The report, which was released yesterday, particularly mentioned the improvised and besieged Gaza Strip. It stressed the need to lift the three-year-old Israeli blockade on Gaza in order to maintain the macroeconomic improvement recorded in the Palestinian territories, mainly the West Bank, in 2009.

However, "in Gaza conditions remain difficult due to the blockade", including the restrictions on capital inputs, raw and building materials to the strip which have impeded the post-war private sector and the reconstruction efforts, said the report entitled Macroeconomic and Fiscal Framework for the West Bank and Gaza: Fifth Review of Progress.

Steps needed

"Real GDP in the West Bank and Gaza is estimated (in 2009) at 6.8 per cent, consisting of an estimated 8.5 per cent growth in the West Bank and 1 per cent in Gaza," the report said.

"Concerted" steps needed to support the Palestinian economy, mainly "a steady removal of remaining obstacles on movement and access in the West Bank" including Palestinians' access to areas that are totally under Israeli control, such as border areas with both Jordan and Israel as well as main roads in the West Bank.

Among the other steps to maintain the Palestinian economy is the lifting of Gaza trade restrictions.

Second, the PA would continue with a "prudent" fiscal policy supported by institution-building measures, structural reforms and sound public expenditure management, as well as the continuation of the donors in providing "adequate and predictable financial assistance" for the current budget and public investment.

"Under the baseline scenario based on the above assumptions, real GDP growth would continue at about 7 per cent in 2010, and rise gradually to 10 per cent by 2012-13," the IMF report said.

Real income per capital would rise by about 6 per cent per year over the next three years, and unemployment rate would decline from 25 per cent in 2009 to 15 by 2013.

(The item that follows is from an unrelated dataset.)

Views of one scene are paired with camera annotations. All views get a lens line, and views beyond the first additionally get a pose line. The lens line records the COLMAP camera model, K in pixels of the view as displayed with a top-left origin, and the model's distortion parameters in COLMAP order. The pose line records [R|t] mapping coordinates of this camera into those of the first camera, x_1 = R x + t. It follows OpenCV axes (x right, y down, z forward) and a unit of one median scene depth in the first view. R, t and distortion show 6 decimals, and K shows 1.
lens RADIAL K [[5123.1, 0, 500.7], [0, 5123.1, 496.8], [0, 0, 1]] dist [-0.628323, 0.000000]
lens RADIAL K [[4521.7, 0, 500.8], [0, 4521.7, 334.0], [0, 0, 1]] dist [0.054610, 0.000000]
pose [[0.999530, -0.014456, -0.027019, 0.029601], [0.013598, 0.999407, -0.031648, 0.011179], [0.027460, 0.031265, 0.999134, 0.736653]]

The recurring budget deficit would fall as a share from GDP from 22 per cent in 2009 to 6 per cent, which would give room for "a substantial rise in donor-financed public investment".

However, if no steps were taken to support the Palestinian economy, the "pessimistic" scenario expects the "real GDP growth will slow down to 5 per cent in 2010 and remains at around 4 per cent over the medium term."

In 2009, donor aid was estimated at about $1.35 billion (Dh4.95716 billion) compared to the recurrent budget's external financing requirements of $1.45 billion.

Spending lacking

Budget deficit would decline from 22 per cent to 18 per cent, report says According to the IMF report, development spending in 2009 is estimated at about $400 million (Dh1.46 million), well below the $1.1 billion envisaged in the budget (including $0.6 billion for Gaza reconstruction projects).

The recurrent budget deficit on a cash basis would decline as a share of GDP from about 22 per cent to 18 per cent.

According to the 2010 draft budget, the wage bill is envisaged to decline by 1.7 per cent of GDP, reflecting a ceiling for a general wage rate increase of 4 per cent, and a 2 per cent increase in employment owing to a net addition of 3,000 workers, mainly in the health and education sectors.